Orlando. Tinha uma Ludwig Octaplus que na época pagamos US$20,000,00 doletas. Loucura! Baquetas trazia ou mandava vir de fora. Hoje de vez em quando dou uma pegada numa Pearl que é de meu filho mais novo que tocava pra caralho mas não quis mergulhar na grande aventura da música. Ele é super designer e responsável pela Editora Voar. Voltar a tocar será sempre um grande prazer mesmo que haja cheiro de naftalina no ar. Acho que meus interesses que sempre o foram são definitivamente outros. A fotografia que para mim é sinónimo de poesia e música é meu palco iluminado e regido pela luz. O palco da mediocridade do ego não me interessa muito menos estar ao lado de quem se acha gênio e é nada de nada

2112. Você tem idéia de quantas composições existe guardada esperando por um registro?

Orlando. Algumas boas dezenas de composições mas irão se perder como teriam se perdido as que constam no pirata. Toda a noite entrávamos no estúdio e ensaiávamos diáriamente cerca de seis horas

2112. Muitas bandas daquele período estão retornando suas atividades lançando inclusive novos trabalhos e aí fica aquela pergunta que não quer calar: Você toparia fazer alguns shows?

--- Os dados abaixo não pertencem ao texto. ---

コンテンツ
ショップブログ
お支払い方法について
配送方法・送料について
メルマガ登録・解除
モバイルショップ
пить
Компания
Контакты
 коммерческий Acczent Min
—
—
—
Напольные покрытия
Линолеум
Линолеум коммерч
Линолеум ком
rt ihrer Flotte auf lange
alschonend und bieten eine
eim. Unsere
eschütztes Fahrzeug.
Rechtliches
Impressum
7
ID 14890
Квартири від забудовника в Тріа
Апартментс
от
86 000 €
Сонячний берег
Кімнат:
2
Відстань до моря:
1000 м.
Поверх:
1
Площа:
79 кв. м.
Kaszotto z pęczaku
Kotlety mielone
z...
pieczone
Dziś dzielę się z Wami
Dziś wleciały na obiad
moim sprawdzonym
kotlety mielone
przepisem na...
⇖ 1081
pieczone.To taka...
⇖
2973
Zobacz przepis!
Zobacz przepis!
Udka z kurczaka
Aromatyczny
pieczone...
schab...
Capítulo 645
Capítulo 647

Orlando. Até pensamos em fazer uma jam terapia. A Chave mesmo depois de se encerrar como quarteto teve como formação um trio - Carlos Gaertner no baixo, eu na batera e Celso Blues Boy na guita e vocal. Este era um trio realmente foda e nunca A Chave esteve tão perto de ser e acontecer. Mas após dois meses diários de ensaios e um som porrada, mas porrada mesmo jogamos a toalha. Carlão bancava o Celso mas não deu para segurar. Tinha atingido uma super performance e destreza como batera. Todos tocávamos muito mesmo. Celso Blues Boy era foda e uma presença carismática no palco.

2112. ... ou quem sabe gravar um cd/dvd para deixar como registro oficial para as novas gerações?

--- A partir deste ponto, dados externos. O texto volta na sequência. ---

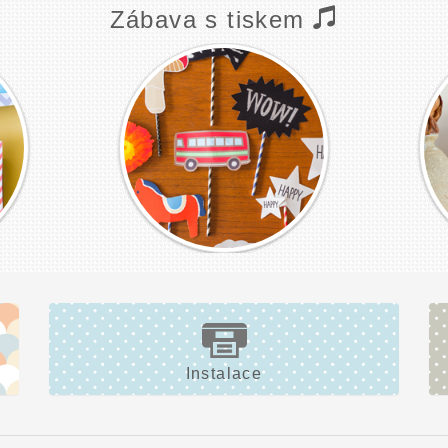
Zábava s tiskem
Instalace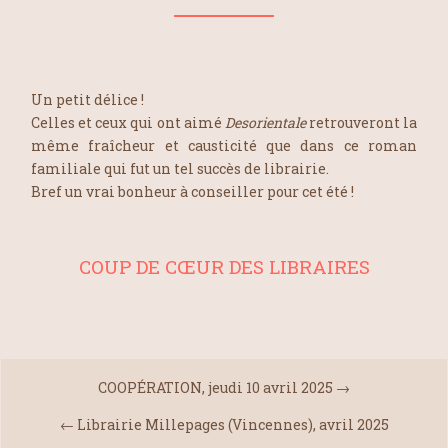
Un petit délice !
Celles et ceux qui ont aimé
Desorientale
retrouveront la
même fraîcheur et causticité que dans ce roman
familiale qui fut un tel succès de librairie.
Bref un vrai bonheur à conseiller pour cet été !
COUP DE CŒUR DES LIBRAIRES
COOPÉRATION, jeudi 10 avril 2025
→
←
Librairie Millepages (Vincennes), avril 2025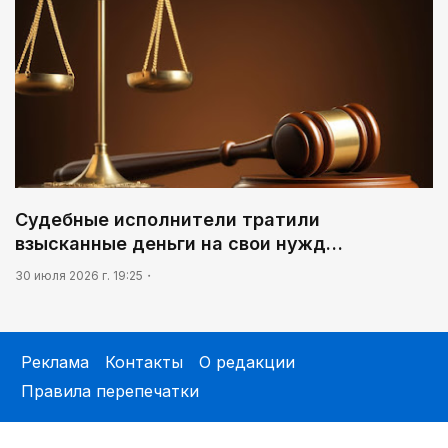
Судебные исполнители тратили
взысканные деньги на свои нужд…
30 июля 2026 г. 19:25
Реклама
Контакты
О редакции
Правила перепечатки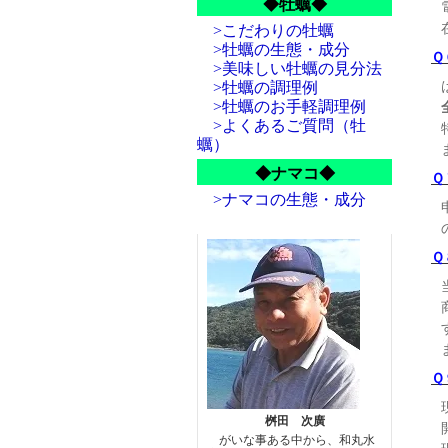
◆牡蠣◆
>こだわりの牡蠣
>牡蠣の生態・成分
Ｑ
>美味しい牡蠣の見分法
>牡蠣の調理例
>牡蠣のお手軽調理例
>よくあるご質問（牡
蠣）
◆ナマコ◆
Ｑ
>ナマコの生態・成分
Ｑ
Ｑ
桝田 次廣
がいな事ある中から、和丸水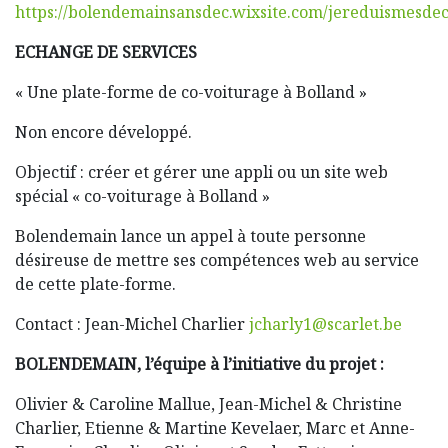
https://bolendemainsansdec.wixsite.com/jereduismesde
ECHANGE DE SERVICES
« Une plate-forme de co-voiturage à Bolland »
Non encore développé.
Objectif : créer et gérer une appli ou un site web
spécial « co-voiturage à Bolland »
Bolendemain lance un appel à toute personne
désireuse de mettre ses compétences web au service
de cette plate-forme.
Contact : Jean-Michel Charlier
jcharly1@scarlet.be
BOLENDEMAIN, l’équipe à l’initiative du projet :
Olivier & Caroline Mallue, Jean-Michel & Christine
Charlier, Etienne & Martine Kevelaer, Marc et Anne-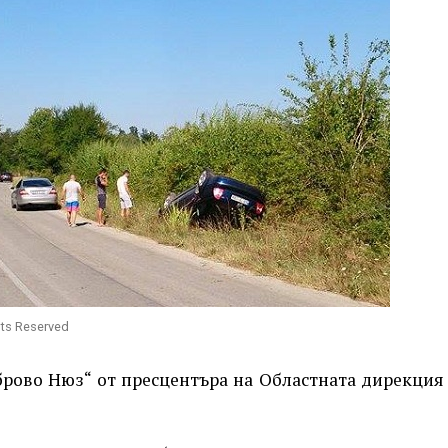
hts Reserved
рово Нюз“ от пресцентъра на Областната дирекция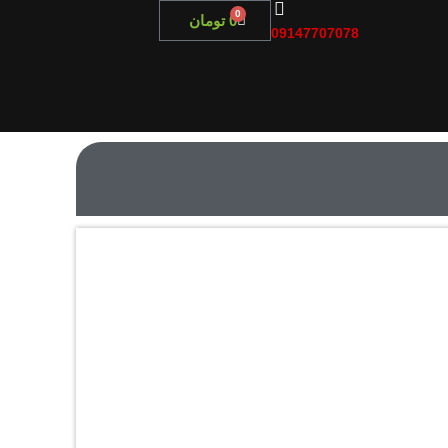
0
0
تومان
09147707078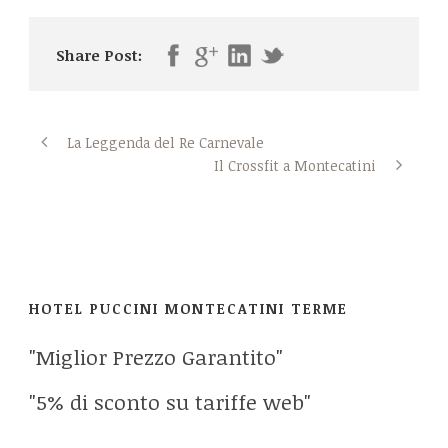
Share Post:
La Leggenda del Re Carnevale
Il Crossfit a Montecatini
HOTEL PUCCINI MONTECATINI TERME
"Miglior Prezzo Garantito"
"5% di sconto su tariffe web"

Orlando. Já foi pensado pelo menos em ensaiar e gravar decentemente e com qualidade técnica. Quem sabe! Eu e Carlão nos relacionamos bem, Paulinho está na trip dele e na escolha dele e do que é. Seria essencial a presença do grande músico que ele e cuja performance perdeu por razões óbvias. Só não vê quem não quer!

2112. Foi foi um prazer enorme entrevistar você, saber o seu ponto de vista da história desta grande banda e dizer que o microfone é seu...

Orlando. Viva o rock still alive and well!